Le pippe sono eroiche, non rinunciano mai al numero di classe, che sanno impossibile per le loro capacità e che tuttavia inseguono magari per tutta la vita. Perché a modo loro le seghe sono mosse da un aristocratico disprezzo della mediocrità. E sanno rischiare. Una volta un amico mio si intestardì nell'imparare una giocata estremamente difficile per chiunque. Si trattava in un pallonetto in rovesciata, trucco che consente di liberarsi dell'avversario alle spalle dopo un palleggio ripetuto e un tocco vellutato all'indietro, fatto quasi contemporaneamente allo scatto. Era chiedere troppo ai suoi piedi così grezzi e approssimativi, tuttavia lui non si arrendeva. Provò per settimane in allenamento, non riuscendoci mai, anche se sosteneva di fare ogni volta dei progressi. Quando finalmente gli capitò l'occasione di provare il suo numero in partita (il mister lo faceva entrare sempre negli ultimi minuti, perché la confusione che riusciva a creare in campo, unita alla stanchezza, qualche volta aveva fatto il miracolo), al momento della rovesciata si dette una pallonata in pieno volto, e restò stordito in terra. Quando l'arbitro mandò i tre fischi, lo dovemmo portare a braccia fuori dal campo.
Sono Don Chisciotte e sono Charlot.
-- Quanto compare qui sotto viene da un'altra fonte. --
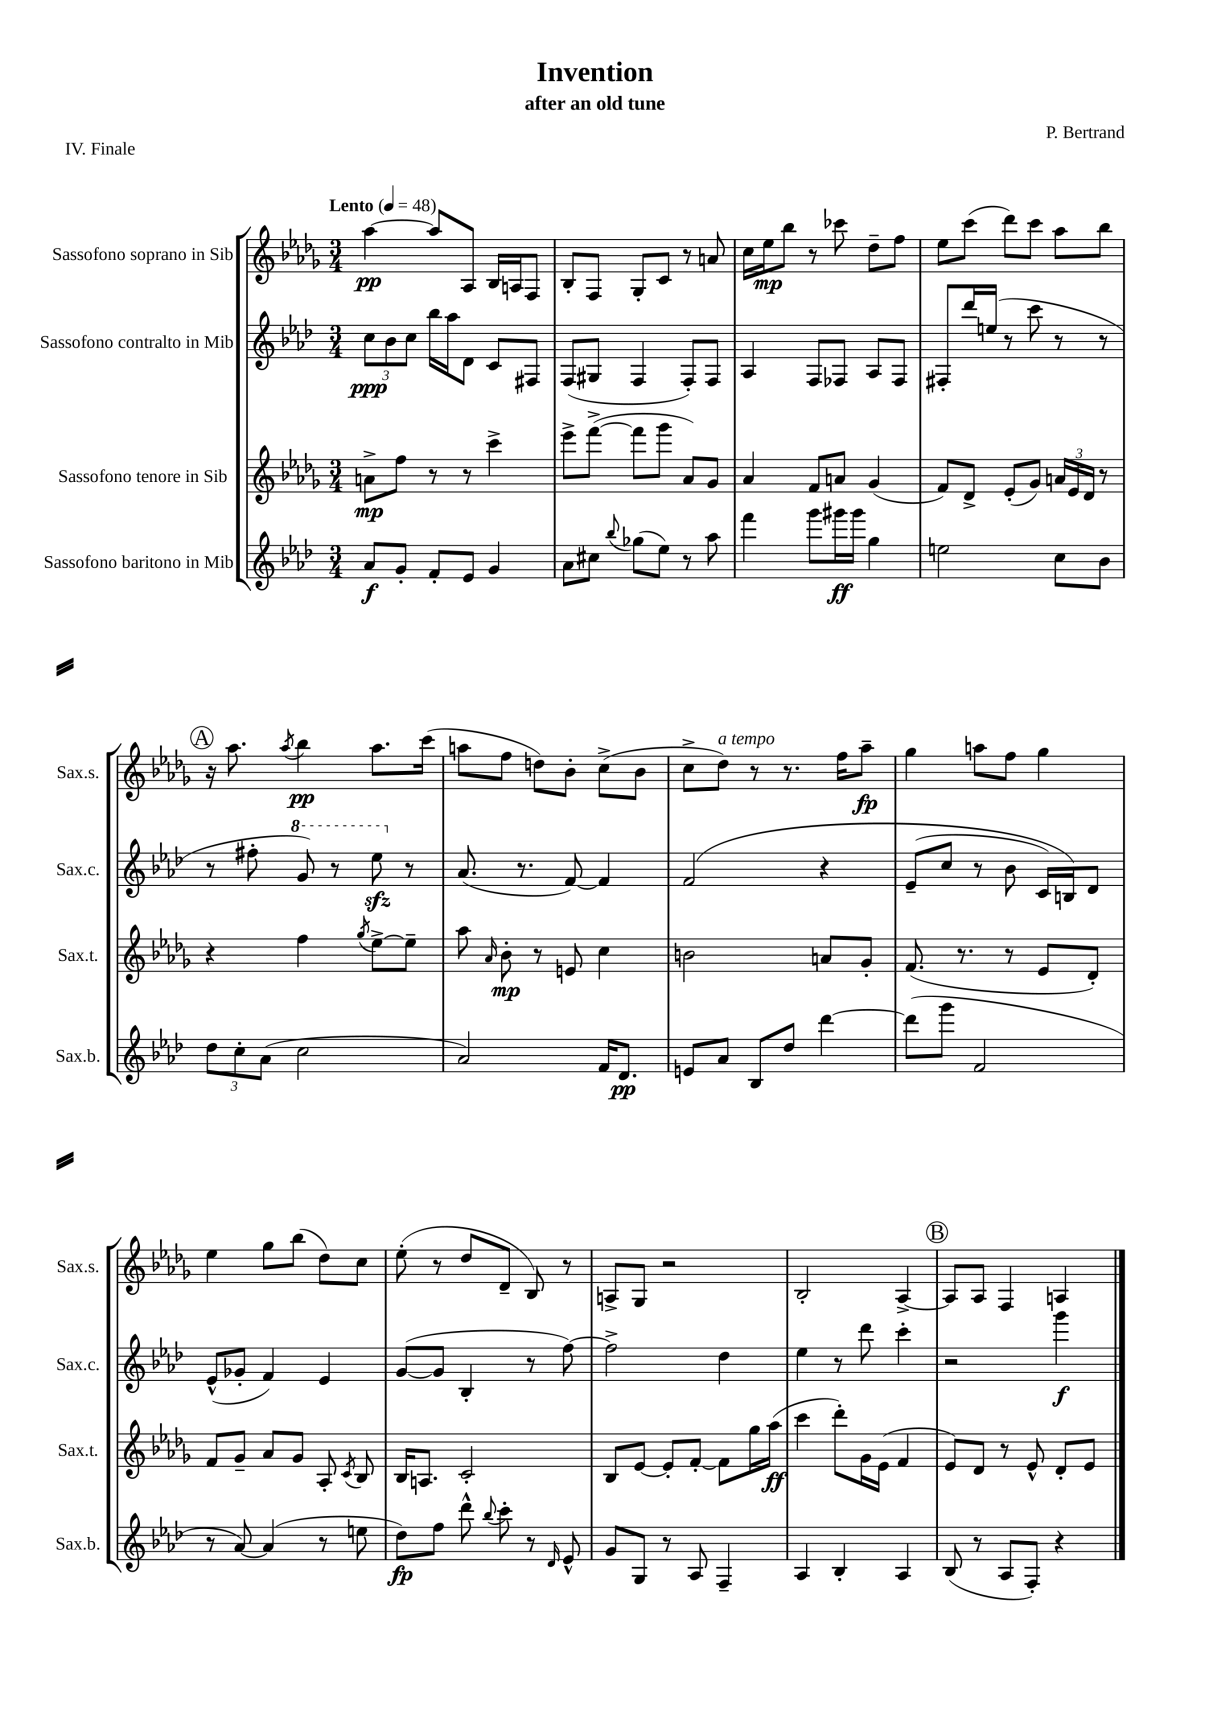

**kern	**kern	**kern	**kern
*staff4	*staff3	*staff2	*staff1
*clefG2	*clefG2	*clefG2	*clefG2
*k[b-e-a-d-]	*k[b-e-a-d-g-]	*k[b-e-a-d-]	*k[b-e-a-d-g-]
*M3/4	*M3/4	*M3/4	*M3/4
*MM48	*MM48	*MM48	*MM48
8a-	8a^	12cc	[4aa-
.	.	12b-	.
8g'	8ff	.	.
.	.	12cc	.
8f'	8r	16bb-	8aa-]
.	.	16aa-	.
8e-	8r	8d-	8A-
4g	4ccc^	8c	16B-
.	.	.	16A
.	.	8F#	8F
=	=	=	=
8a-	8eee-^	(8F	8B-'
8cc#	([8fff^	8G#	8F
8qqbb-	.	.	.
(8gg-	8fff]	4F	8G-'
8ee-)	8ggg-	.	8c
8r	8a-)	8F')	8r
8aa-	8g-	8F	8a
=	=	=	=
4fff	4a-	4A-	16cc
.	.	.	16ee-
.	.	.	8bb-
8ggg	8f	8F	8r
16ggg#	8a	8F-	8ccc-
16ggg#	.	.	.
4gg	(4g-	8A-	8dd-~
.	.	8F-	8ff
=	=	=	=
2ee	8f)	8F#'	8ee-
.	8d-^	16ddd-	(8ccc
.	.	(16ee	.
.	(8e-'	8r	8ddd-)
.	8g-)	8ccc	8ccc
8cc	24a	8r	8aa-
.	24e-	.	.
.	24d-	.	.
8b-	8r	8r	8bb-
=	=	=	=
12dd-	4r	8r	16r
.	.	.	8.aa-
12cc'	.	.	.
.	.	8ff#'	.
(12a-	.	.	.
.	.	.	8qaa-
2cc	4ff	8gg)	4bb-
.	.	8r	.
.	8qgg-	.	.
.	[8ee-^	8eee-	8.aa-
.	8ee-~]	8r	.
.	.	.	(16ccc
=	=	=	=
2a-)	8aa-	(8.a-	8aa
.	16qqa-	.	.
.	8b-'	.	8ff
.	.	8.r	.
.	8r	.	8dd)
.	8e	[8f)	8b-'
16f	4cc	4f]	(8cc^
8.d-	.	.	.
.	.	.	8b-
=	=	=	=
8e	2b	&(2f	8cc^
8a-	.	.	8dd-)
8B-	.	.	8r
8dd-	.	.	8.r
[4ddd-	8a	4r	.
.	.	.	16ff
.	8g-'	.	8aa-~
=	=	=	=
(8ddd-]	(8.f	(8e-~	4gg-
8ggg	.	8cc	.
.	8.r	.	.
2f	.	8r	8aa
.	8r	8b-	8ff
.	8e-	16c)	4gg-
.	.	16B&)	.
.	8d-')	8d-	.
=	=	=	=
8r	8f	(8e-^^	4ee-
[8a-)	8g-~	8g-'	.
(4a-]	8a-	4f)	8gg-
.	8g-	.	(8bb-
8r	8A-'	4e-	8dd-)
.	8qc	.	.
8ee	8B-	.	8cc
=	=	=	=
8dd-)	16B-	([8g	(8ee-'
.	8.A	.	.
8ff	.	8g]	8r
8ddd-^^	2c'	4B-'	8dd-
8qqbb-	.	.	.
8ccc'	.	.	8d-~
8r	.	8r	8B-)
16qqd-	.	.	.
8e-^^	.	[8ff)	8r
=	=	=	=
8g	8B-	2ff^]	8A^
8G	[8e-	.	8G-
8r	8e-']	.	2r
8A-	[8f'	.	.
4F~	8f]	4dd-	.
.	16gg-	.	.
.	(16aa-	.	.
=	=	=	=
4A-	4ccc	4ee-	2B-'
4B-'	8ddd-')	8r	.
.	16g-	8ddd-	.
.	(16e-	.	.
4A-	4f	4ccc'	[4A-^
=	=	=	=
(8B-	8e-)	2r	8A-]
8r	8d-	.	8A-
8A-	8r	.	4F
8F')	8e-^^	.	.
4r	8d-'	4ggg	4A
.	8e-	.	.
==	==	==	==
*-	*-	*-	*-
Sono la poesia della volontà. E come dimenticare l'altro mio compagno, forse il più sega di tutti, che nel salvare in calcio d'angolo il più innocuo dei palloni (sarebbe bastato un tocchetto, ma le chiappe peccano sempre per troppa passione) sparò una cannonata che rimbalzò sul palo e dal palo gli ritornò in piena faccia. Lo vedemmo volare via e rimbalzare di culo sul terreno. Ma quanti altri esempi potrei portare? Sono ingovernabili. Se li fai giocare avanti, stanno sempre sulle traiettorie dei tiri dei compagni, se li metti dietro magari lisciano e liberano un avversario da solo davanti al portiere oppure, peggio, presi dalla foga, sparano nella loro porta il più imprendibile degli autogol. E così di solito li si lascia liberi di giocare dove vogliono, senza una posizione precisa, esattamente come si fa con i geni.
Eppure, non c'è schiappa o sega che dir si voglia che non sia stata almeno una volta in vita sua protagonista di una prodezza: un tiro preciso proprio sotto l'incrocio (e nella porta giusta, stavolta), una finta che lascia secco l'avversario, una bombarda sparata dal limite che passa in mezzo a decine di gambe e si infila nell'unico angolino disponibile. Non esiste nessuno che può dire di non avere mai vinto almeno una partita grazie al goal di una pippa. Accade all'improvviso, e sono le vittorie più belle. Provocano gioie incredule. E' in quei momenti, dopo una prodezza, che si riconosce la schiappa vera: se insiste nel sostenere di avere calcolato tutto, allora no, non è una pippa, è semplicemente un mediocre. Ma se ride con gli altri, se con gli altri condivide la meraviglia e la sorpresa, allora si, è senza dubbio una sega. Perché questa categoria di calciatori sa, come i fuoriclasse autentici, di avere voluto certamente quel colpo di genio, di averlo inseguito da sempre. Ma sa anche nel momento in cui è arrivato, il merito non è stato suo, ma di qualcos'altro più forte e incontrollabile, che agisce insieme da dentro e da fuori di noi, un miracolo ogni volta irripetibile. Le schiappe, come i fuoriclasse, lo sanno questo, e infatti si capiscono."

S. Onofri, Il pomeriggio dell'atleta stanco, Theoria 1995

GRAZIE DI CUORE A LUCA, IN BOCCA AL LUPO!